▶ _GOAL OF THE EXERCISE_: Set down the text read from each page exactly as it appears in these lines, omitting the pictures.

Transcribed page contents
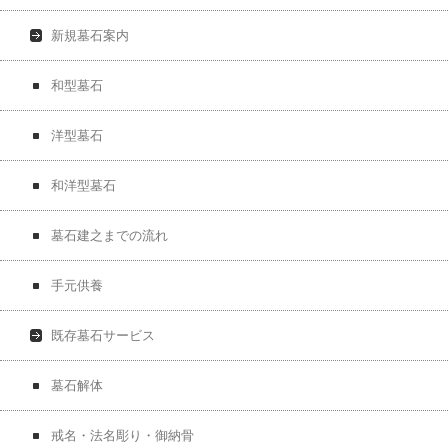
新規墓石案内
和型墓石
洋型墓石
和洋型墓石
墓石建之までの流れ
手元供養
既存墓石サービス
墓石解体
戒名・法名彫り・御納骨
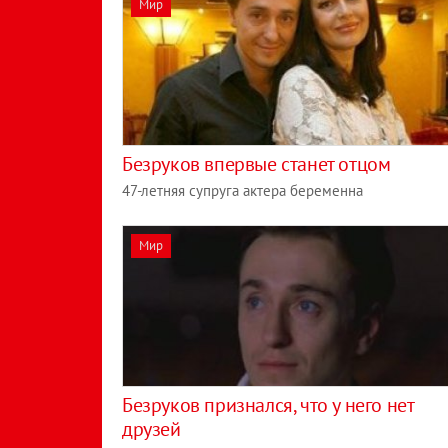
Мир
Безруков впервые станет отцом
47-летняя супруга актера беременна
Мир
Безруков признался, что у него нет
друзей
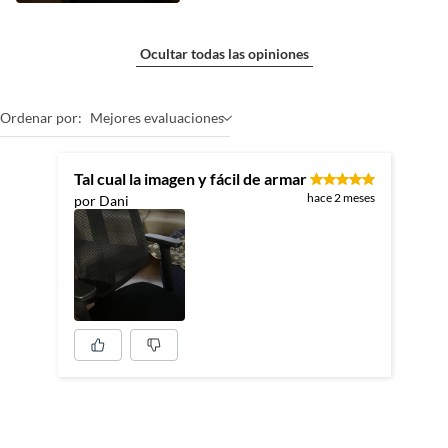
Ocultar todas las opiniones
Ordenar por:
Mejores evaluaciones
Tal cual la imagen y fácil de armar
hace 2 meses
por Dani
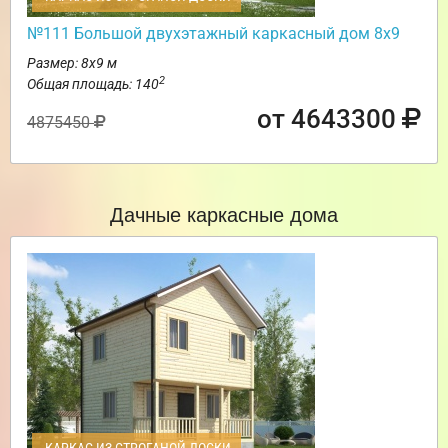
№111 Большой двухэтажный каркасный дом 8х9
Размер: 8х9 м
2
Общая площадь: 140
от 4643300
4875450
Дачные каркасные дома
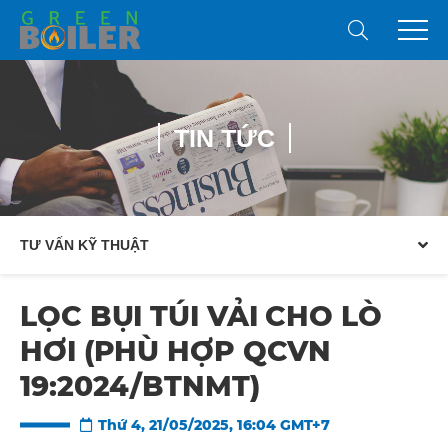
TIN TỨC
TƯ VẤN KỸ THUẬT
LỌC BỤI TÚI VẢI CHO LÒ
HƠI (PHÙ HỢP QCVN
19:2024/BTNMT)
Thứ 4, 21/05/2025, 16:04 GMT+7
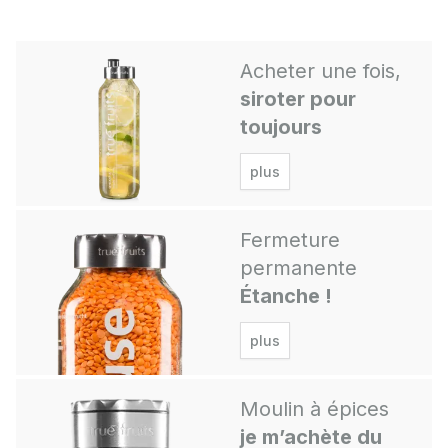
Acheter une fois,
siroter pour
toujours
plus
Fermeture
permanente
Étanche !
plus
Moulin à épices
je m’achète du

▶ _EXERCISE SOLUTION_:
新規墓石案内
和型墓石
洋型墓石
和洋型墓石
墓石建之までの流れ
手元供養
既存墓石サービス
墓石解体
戒名・法名彫り・御納骨
Мир
Безруков впервые станет отцом
47-летняя супруга актера беременна
Мир
Безруков признался, что у него нет
друзей
Ocultar todas las opiniones
Ordenar por:
Mejores evaluaciones
Tal cual la imagen y fácil de armar
hace 2 meses
por Dani
№111 Большой двухэтажный каркасный дом 8х9
Размер: 8х9 м
2
Общая площадь: 140
от 4643300
4875450
Дачные каркасные дома
TIN TỨC
TƯ VẤN KỸ THUẬT
LỌC BỤI TÚI VẢI CHO LÒ
HƠI (PHÙ HỢP QCVN
19:2024/BTNMT)
Thứ 4, 21/05/2025, 16:04 GMT+7
Acheter une fois,
siroter pour
toujours
plus
Fermeture
permanente
Étanche !
plus
Moulin à épices
je m’achète du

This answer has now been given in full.